#### Action item:
Take the entries below and print, exactly, the stretch from the line containing "pinky dip: (66, 120)" through the line containing "pinky pip: (381, 254)", both included.

#### Records supplied:
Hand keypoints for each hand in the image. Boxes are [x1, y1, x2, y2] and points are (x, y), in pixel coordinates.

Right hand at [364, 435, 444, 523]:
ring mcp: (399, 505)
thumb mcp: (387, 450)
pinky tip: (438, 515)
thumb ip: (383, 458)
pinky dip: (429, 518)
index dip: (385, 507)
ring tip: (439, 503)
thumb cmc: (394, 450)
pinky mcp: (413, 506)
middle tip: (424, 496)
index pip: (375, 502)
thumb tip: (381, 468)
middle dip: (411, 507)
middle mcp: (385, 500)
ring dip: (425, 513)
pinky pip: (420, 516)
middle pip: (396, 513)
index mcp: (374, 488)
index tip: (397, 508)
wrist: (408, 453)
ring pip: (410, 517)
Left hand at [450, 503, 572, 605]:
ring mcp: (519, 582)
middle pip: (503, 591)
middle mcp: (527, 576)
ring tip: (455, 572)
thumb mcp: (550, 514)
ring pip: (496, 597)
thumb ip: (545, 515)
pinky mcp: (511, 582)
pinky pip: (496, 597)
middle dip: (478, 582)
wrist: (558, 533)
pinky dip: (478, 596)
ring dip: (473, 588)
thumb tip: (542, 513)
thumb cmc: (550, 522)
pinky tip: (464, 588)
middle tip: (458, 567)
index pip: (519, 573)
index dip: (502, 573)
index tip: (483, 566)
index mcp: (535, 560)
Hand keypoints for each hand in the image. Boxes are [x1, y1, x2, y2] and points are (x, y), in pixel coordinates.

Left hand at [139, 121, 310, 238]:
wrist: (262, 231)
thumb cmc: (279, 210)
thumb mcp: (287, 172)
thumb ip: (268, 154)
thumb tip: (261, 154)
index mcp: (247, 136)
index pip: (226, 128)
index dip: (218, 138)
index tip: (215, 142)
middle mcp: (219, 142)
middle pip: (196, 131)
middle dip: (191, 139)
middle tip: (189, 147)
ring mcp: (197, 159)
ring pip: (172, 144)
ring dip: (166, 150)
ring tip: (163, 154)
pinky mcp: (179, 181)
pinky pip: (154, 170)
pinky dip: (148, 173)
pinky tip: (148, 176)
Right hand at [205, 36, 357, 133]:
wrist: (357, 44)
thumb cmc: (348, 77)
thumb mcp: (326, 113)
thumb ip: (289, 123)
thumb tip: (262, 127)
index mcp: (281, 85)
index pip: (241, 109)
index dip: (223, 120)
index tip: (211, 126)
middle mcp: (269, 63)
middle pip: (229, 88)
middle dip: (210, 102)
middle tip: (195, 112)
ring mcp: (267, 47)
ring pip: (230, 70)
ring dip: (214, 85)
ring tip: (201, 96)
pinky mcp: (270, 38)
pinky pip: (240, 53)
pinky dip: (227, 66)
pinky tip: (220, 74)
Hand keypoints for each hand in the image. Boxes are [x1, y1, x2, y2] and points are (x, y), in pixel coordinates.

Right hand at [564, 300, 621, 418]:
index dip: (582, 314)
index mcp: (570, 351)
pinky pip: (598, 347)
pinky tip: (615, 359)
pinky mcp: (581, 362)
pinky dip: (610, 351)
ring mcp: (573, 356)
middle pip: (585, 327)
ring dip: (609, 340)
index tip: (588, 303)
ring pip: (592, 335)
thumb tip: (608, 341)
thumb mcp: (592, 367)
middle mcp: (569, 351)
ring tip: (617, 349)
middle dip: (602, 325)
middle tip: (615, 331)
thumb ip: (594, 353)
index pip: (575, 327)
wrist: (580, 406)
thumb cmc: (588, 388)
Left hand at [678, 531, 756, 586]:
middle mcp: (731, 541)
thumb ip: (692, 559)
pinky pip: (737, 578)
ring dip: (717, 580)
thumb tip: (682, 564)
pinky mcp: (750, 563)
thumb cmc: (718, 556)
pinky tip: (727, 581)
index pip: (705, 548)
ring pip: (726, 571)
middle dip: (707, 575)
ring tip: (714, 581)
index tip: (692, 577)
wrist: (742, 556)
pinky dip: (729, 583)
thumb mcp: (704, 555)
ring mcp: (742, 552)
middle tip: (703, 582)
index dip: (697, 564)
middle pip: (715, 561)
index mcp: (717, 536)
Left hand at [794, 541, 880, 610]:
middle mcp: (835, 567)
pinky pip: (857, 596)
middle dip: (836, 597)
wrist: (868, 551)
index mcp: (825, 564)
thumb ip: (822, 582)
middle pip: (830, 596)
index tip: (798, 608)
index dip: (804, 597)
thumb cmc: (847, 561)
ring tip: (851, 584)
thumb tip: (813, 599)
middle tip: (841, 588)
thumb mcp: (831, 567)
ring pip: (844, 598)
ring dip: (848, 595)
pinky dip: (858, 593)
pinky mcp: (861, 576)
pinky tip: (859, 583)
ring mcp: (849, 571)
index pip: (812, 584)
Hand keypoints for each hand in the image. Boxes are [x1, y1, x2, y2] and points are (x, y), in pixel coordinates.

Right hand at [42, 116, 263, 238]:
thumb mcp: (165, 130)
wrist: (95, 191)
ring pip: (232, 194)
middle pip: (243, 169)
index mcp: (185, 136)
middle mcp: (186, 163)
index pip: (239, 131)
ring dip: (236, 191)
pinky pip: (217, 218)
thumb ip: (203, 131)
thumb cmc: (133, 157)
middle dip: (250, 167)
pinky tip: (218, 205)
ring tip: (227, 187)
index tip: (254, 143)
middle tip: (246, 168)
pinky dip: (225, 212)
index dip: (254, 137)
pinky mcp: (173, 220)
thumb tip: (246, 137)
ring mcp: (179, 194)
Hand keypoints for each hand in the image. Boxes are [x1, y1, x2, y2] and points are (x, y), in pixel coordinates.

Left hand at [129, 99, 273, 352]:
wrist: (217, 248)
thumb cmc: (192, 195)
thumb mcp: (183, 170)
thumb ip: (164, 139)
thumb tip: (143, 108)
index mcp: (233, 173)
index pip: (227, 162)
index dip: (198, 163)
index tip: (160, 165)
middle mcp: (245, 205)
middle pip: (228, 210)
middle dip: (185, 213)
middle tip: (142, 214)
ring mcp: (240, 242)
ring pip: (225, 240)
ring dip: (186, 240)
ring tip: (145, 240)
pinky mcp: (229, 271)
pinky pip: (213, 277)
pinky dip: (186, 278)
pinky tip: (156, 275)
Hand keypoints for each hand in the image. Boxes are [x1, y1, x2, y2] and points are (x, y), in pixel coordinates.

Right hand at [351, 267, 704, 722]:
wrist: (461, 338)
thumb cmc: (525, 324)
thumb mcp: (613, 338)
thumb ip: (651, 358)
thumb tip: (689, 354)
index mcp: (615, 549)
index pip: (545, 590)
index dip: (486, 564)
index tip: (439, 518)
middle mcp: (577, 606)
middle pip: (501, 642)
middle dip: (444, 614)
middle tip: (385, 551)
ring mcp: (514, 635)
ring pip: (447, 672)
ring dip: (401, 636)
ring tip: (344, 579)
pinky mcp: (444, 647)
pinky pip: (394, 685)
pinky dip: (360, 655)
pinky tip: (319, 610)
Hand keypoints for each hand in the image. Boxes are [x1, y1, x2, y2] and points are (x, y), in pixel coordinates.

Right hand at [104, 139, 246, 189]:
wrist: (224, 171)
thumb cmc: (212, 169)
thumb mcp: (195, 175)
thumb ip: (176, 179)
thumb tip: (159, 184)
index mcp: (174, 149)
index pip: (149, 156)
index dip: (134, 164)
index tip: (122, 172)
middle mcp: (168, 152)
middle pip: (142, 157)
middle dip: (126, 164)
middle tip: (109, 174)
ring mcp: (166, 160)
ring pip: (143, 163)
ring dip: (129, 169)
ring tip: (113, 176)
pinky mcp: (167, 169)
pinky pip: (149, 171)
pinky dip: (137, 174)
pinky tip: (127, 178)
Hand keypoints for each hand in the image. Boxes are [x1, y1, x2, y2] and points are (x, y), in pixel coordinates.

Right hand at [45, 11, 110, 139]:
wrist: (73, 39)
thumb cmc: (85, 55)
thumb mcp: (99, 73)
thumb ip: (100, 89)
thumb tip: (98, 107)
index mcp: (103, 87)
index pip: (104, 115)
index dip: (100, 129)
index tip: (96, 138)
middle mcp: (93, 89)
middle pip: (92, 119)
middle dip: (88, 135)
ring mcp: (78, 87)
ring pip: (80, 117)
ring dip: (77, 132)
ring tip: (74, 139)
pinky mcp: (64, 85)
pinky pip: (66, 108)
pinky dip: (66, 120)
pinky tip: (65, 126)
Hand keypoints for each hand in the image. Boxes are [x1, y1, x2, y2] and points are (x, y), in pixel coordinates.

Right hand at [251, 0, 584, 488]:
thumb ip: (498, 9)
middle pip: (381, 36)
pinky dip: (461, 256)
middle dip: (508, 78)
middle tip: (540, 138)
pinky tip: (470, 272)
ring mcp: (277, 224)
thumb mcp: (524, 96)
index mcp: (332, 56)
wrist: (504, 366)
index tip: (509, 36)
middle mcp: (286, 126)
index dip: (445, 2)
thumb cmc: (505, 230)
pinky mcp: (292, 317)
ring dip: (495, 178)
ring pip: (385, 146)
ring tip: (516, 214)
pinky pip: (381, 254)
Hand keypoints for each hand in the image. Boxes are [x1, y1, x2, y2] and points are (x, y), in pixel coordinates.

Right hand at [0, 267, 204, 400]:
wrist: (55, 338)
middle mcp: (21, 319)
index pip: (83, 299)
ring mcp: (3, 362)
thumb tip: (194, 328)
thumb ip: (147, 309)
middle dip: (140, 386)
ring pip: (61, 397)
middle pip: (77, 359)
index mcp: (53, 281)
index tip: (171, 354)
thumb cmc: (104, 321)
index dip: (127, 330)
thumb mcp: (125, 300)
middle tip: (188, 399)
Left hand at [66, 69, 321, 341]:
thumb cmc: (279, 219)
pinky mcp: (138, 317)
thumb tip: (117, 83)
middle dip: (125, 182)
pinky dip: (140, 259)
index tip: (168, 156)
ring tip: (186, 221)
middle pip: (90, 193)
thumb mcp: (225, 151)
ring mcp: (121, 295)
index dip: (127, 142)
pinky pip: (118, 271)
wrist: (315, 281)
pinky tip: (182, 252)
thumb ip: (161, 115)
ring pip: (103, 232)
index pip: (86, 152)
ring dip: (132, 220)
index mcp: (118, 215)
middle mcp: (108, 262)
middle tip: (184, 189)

#### Task solution:
pinky dip: (66, 120)
pinky tip: (65, 126)
Hand keypoints for each hand in the image. Boxes are [x1, y1, x2, y2] and points are (x, y), in pixel coordinates.

Right hand at [251, 0, 584, 488]:
thumb ip: (498, 9)
middle pip: (381, 36)
pinky dip: (461, 256)
middle dip: (508, 78)
middle tip: (540, 138)
pinky tip: (470, 272)
ring mcp: (277, 224)
thumb mcp: (524, 96)
index mcp: (332, 56)
wrist: (504, 366)
index tip: (509, 36)
middle mcp: (286, 126)
index dip: (445, 2)
thumb cmc: (505, 230)
pinky mcp: (292, 317)
ring dip: (495, 178)
ring pip: (385, 146)
ring tip: (516, 214)
pinky pip: (381, 254)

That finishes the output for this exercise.